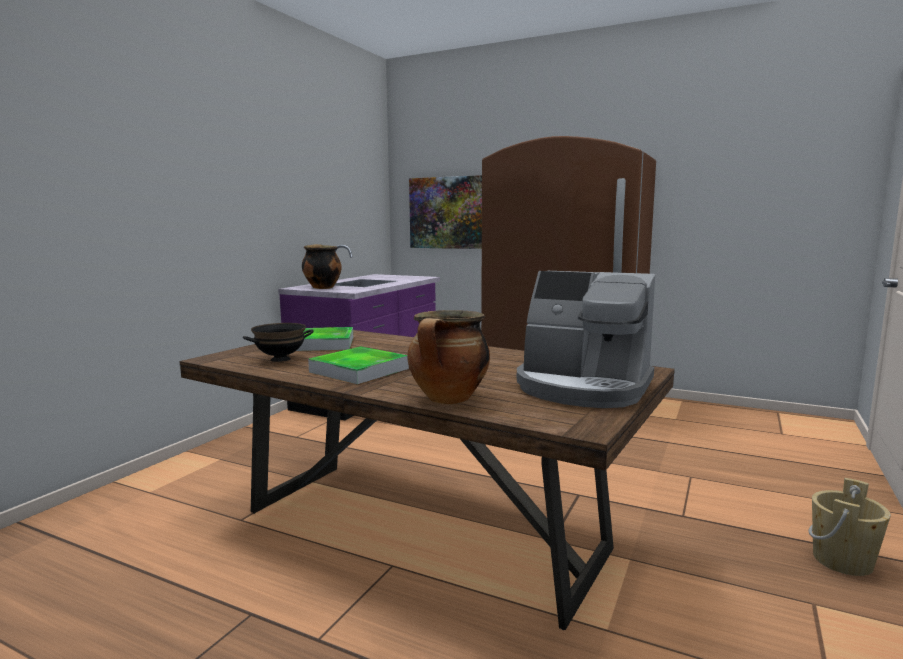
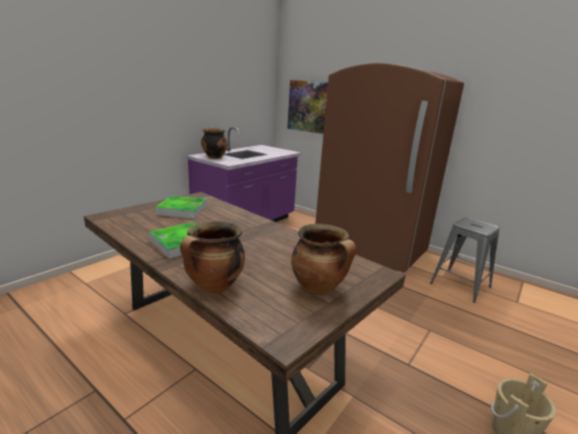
camera: 10 degrees right, 10 degrees up
(280, 359) = (143, 223): black bowl -> none
(583, 388) = (319, 288): coffee machine -> cooking pot
(703, 425) = (460, 285): none -> grey stool

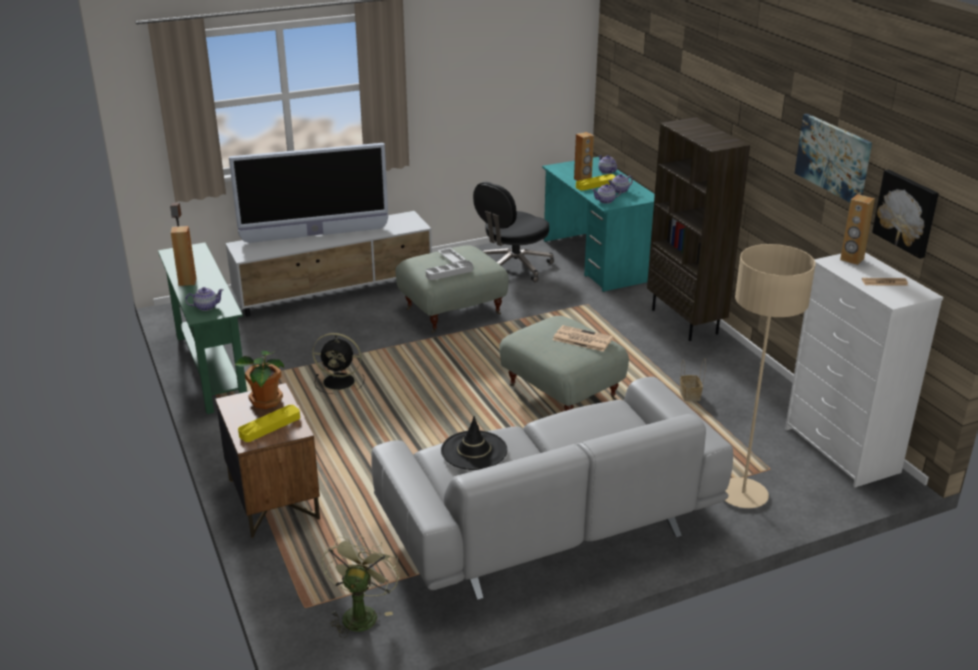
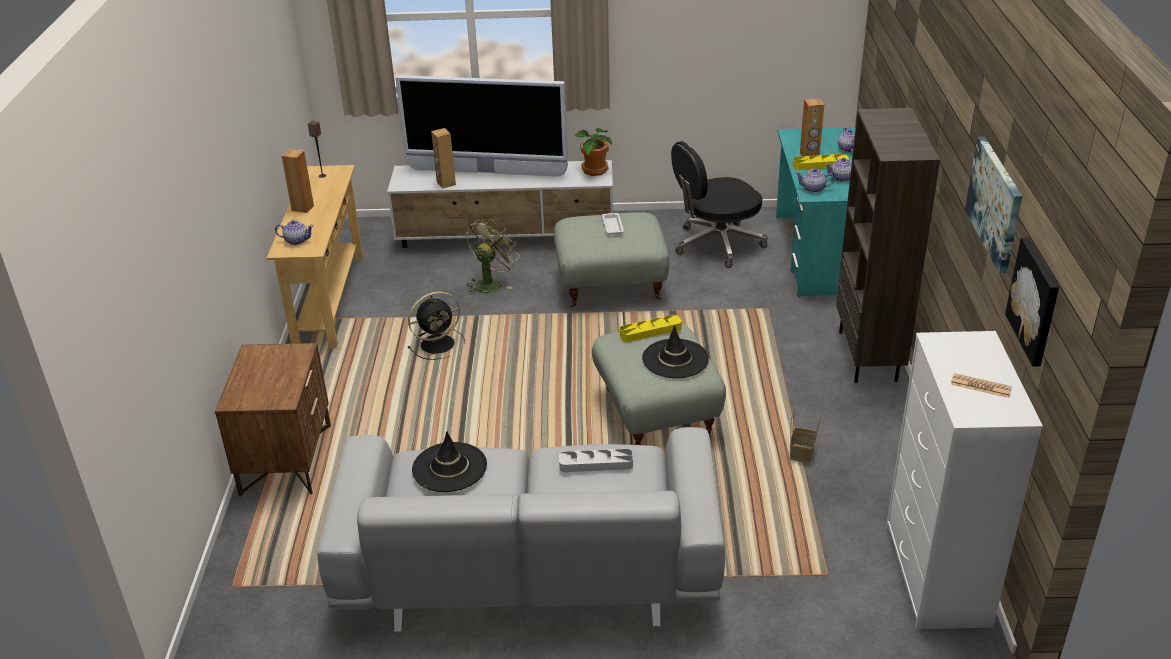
camera: 25 degrees right, 5 degrees up
(210, 369) = (329, 300): green console table -> beige console table
(265, 401) = (282, 359): potted plant -> potted plant (594, 171)
(270, 426) = (264, 389): yellow tray -> yellow tray (650, 331)
(340, 382) = (439, 344): black fan -> black fan turned 60 degrees counterclockwise
(360, 613) = (277, 609): green fan -> green fan (491, 283)
(449, 273) = (596, 244): grey tray -> grey tray (596, 464)
(581, 339) = (675, 359): newspaper -> black hat
(743, 495) = (769, 597): beige floor lamp -> none
(851, 259) = (968, 343): brown speaker -> brown speaker (446, 183)

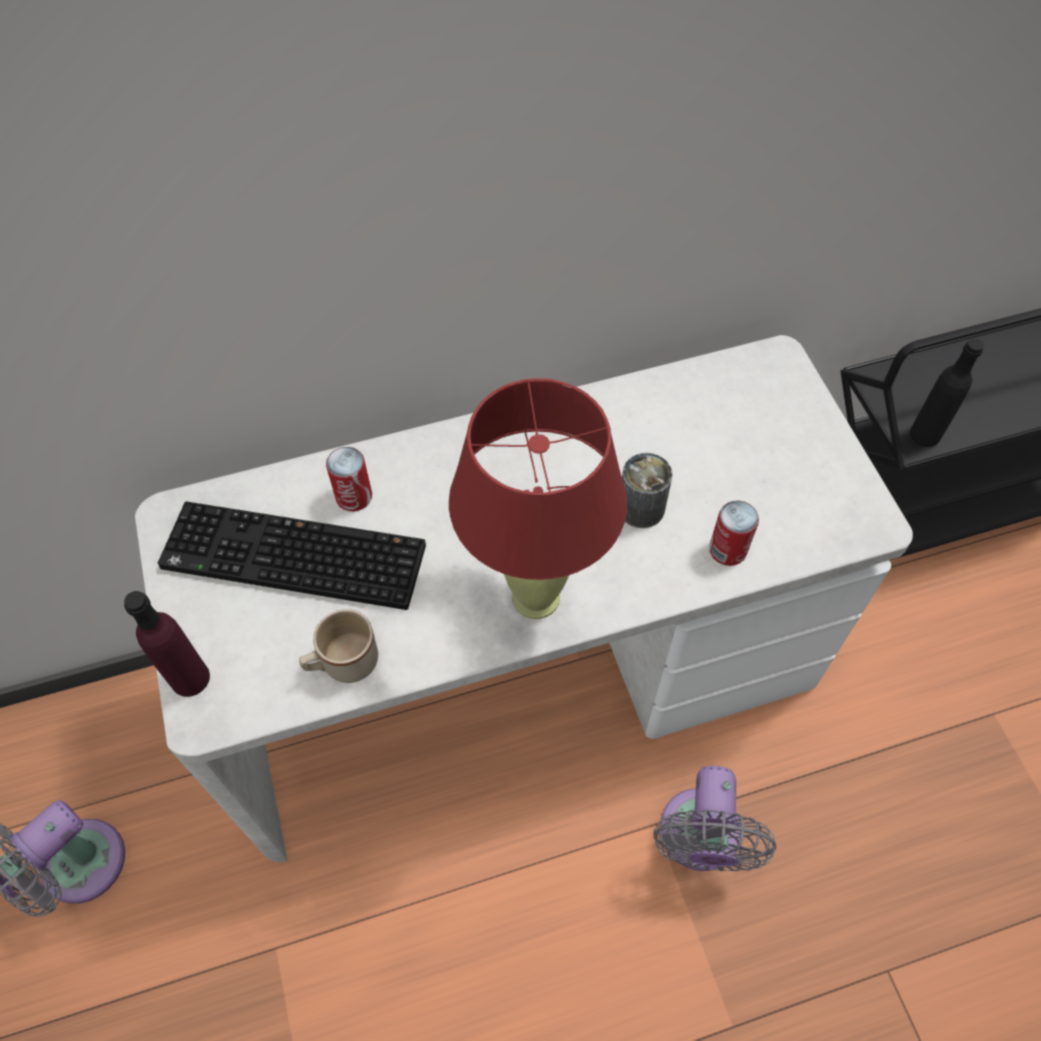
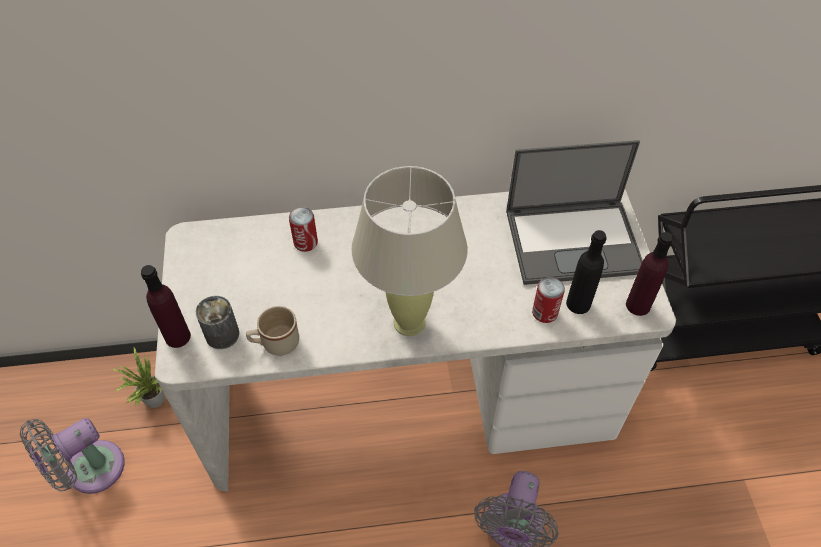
camera: 10 degrees right, 5 degrees down
(146, 745) = (152, 400): none -> potted plant
(290, 560) = (256, 275): keyboard -> none
(536, 597) = (410, 322): red table lamp -> beige table lamp
(641, 508) = (492, 277): can -> can (222, 334)
(746, 433) = (574, 241): none -> laptop
(856, 517) = (638, 305): none -> purple bottle
(925, 434) = (708, 265): black bottle -> black bottle (578, 304)

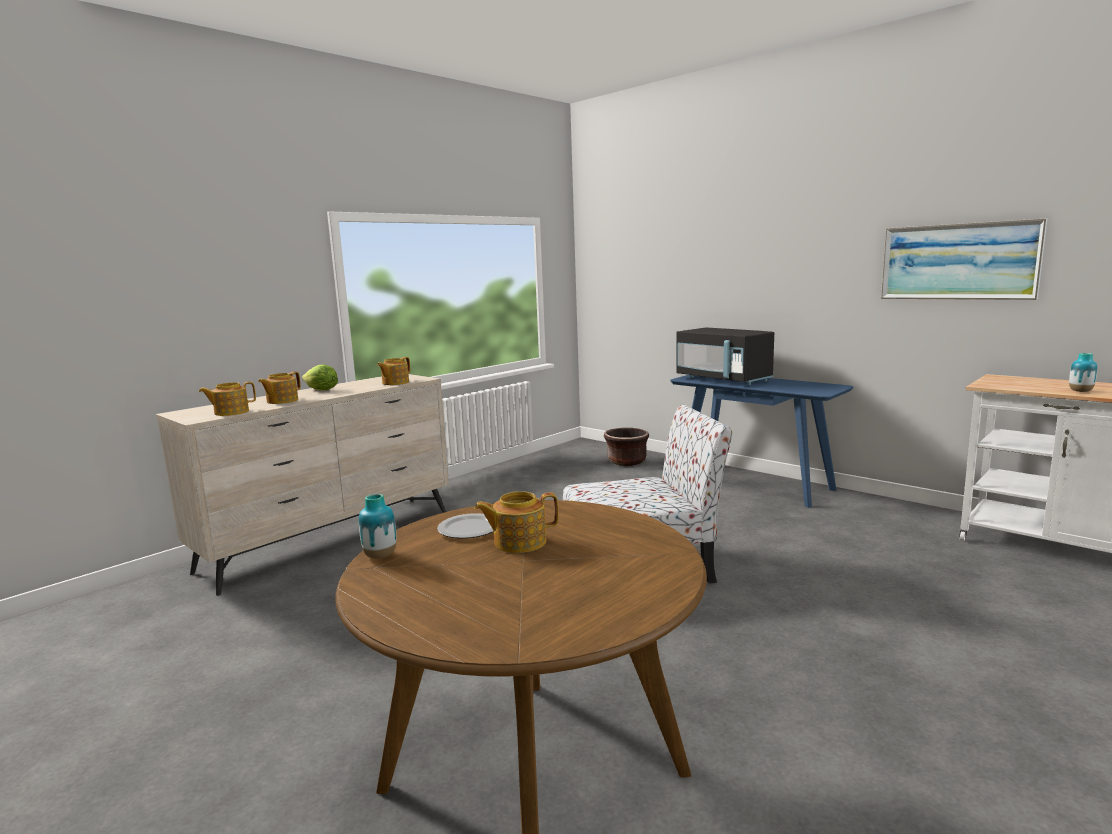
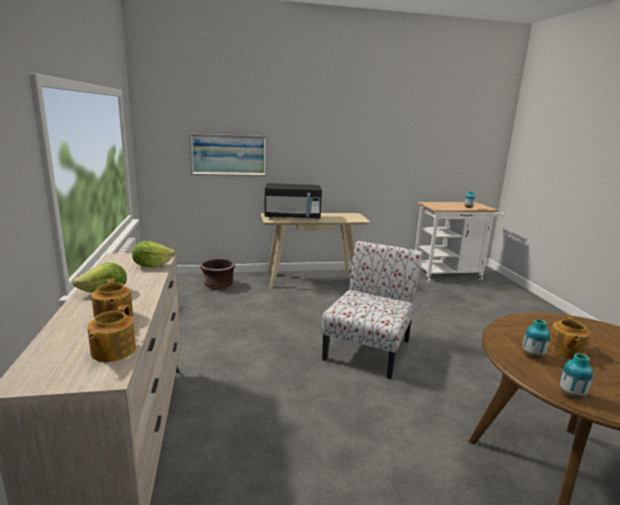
camera: 55 degrees left, 5 degrees up
(395, 383) = (152, 265): teapot -> lettuce
(468, 529) = (532, 356): plate -> vase
(754, 483) = (311, 278): blue console table -> beige console table
(958, 261) = (406, 146): picture -> picture (229, 155)

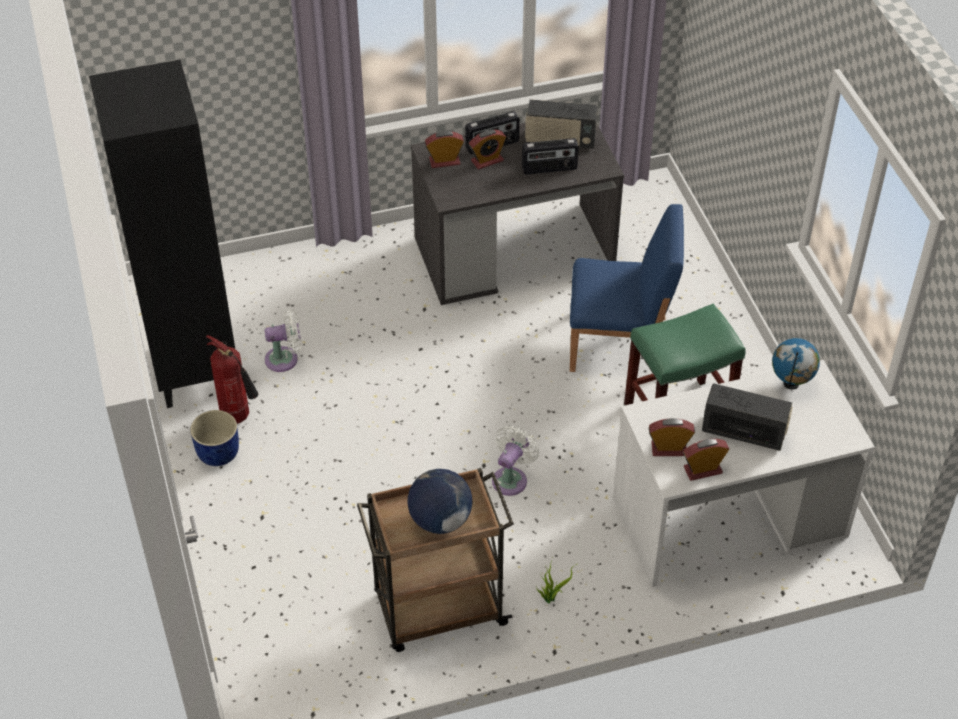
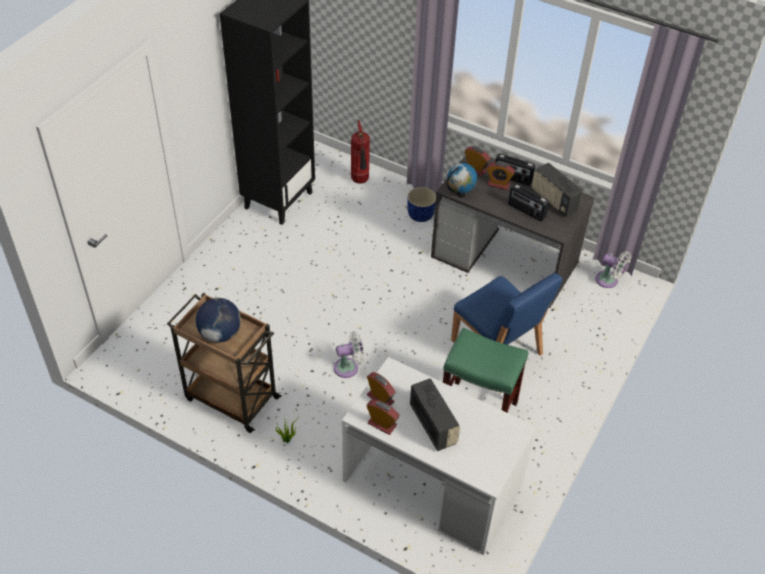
camera: 45 degrees right, 0 degrees up
(219, 452) = (238, 245): blue planter -> blue planter (421, 215)
(239, 418) = (267, 236): fire extinguisher -> fire extinguisher (360, 181)
(285, 359) = (323, 226): white fan -> white fan (609, 281)
(791, 384) = (497, 423): globe -> globe (460, 194)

_Work instructions:_ Go through the entries above and print each one exactly, minus the pictures.

_Response for this exercise:_
camera: 10 degrees right, 10 degrees up
(280, 359) = (143, 223): black bowl -> none
(583, 388) = (319, 288): coffee machine -> cooking pot
(703, 425) = (460, 285): none -> grey stool

camera: 25 degrees right, 5 degrees up
(210, 369) = (329, 300): green console table -> beige console table
(265, 401) = (282, 359): potted plant -> potted plant (594, 171)
(270, 426) = (264, 389): yellow tray -> yellow tray (650, 331)
(340, 382) = (439, 344): black fan -> black fan turned 60 degrees counterclockwise
(360, 613) = (277, 609): green fan -> green fan (491, 283)
(449, 273) = (596, 244): grey tray -> grey tray (596, 464)
(581, 339) = (675, 359): newspaper -> black hat
(743, 495) = (769, 597): beige floor lamp -> none
(851, 259) = (968, 343): brown speaker -> brown speaker (446, 183)

camera: 10 degrees right, 5 degrees down
(146, 745) = (152, 400): none -> potted plant
(290, 560) = (256, 275): keyboard -> none
(536, 597) = (410, 322): red table lamp -> beige table lamp
(641, 508) = (492, 277): can -> can (222, 334)
(746, 433) = (574, 241): none -> laptop
(856, 517) = (638, 305): none -> purple bottle
(925, 434) = (708, 265): black bottle -> black bottle (578, 304)

camera: 55 degrees left, 5 degrees up
(395, 383) = (152, 265): teapot -> lettuce
(468, 529) = (532, 356): plate -> vase
(754, 483) = (311, 278): blue console table -> beige console table
(958, 261) = (406, 146): picture -> picture (229, 155)

camera: 45 degrees right, 0 degrees up
(219, 452) = (238, 245): blue planter -> blue planter (421, 215)
(239, 418) = (267, 236): fire extinguisher -> fire extinguisher (360, 181)
(285, 359) = (323, 226): white fan -> white fan (609, 281)
(791, 384) = (497, 423): globe -> globe (460, 194)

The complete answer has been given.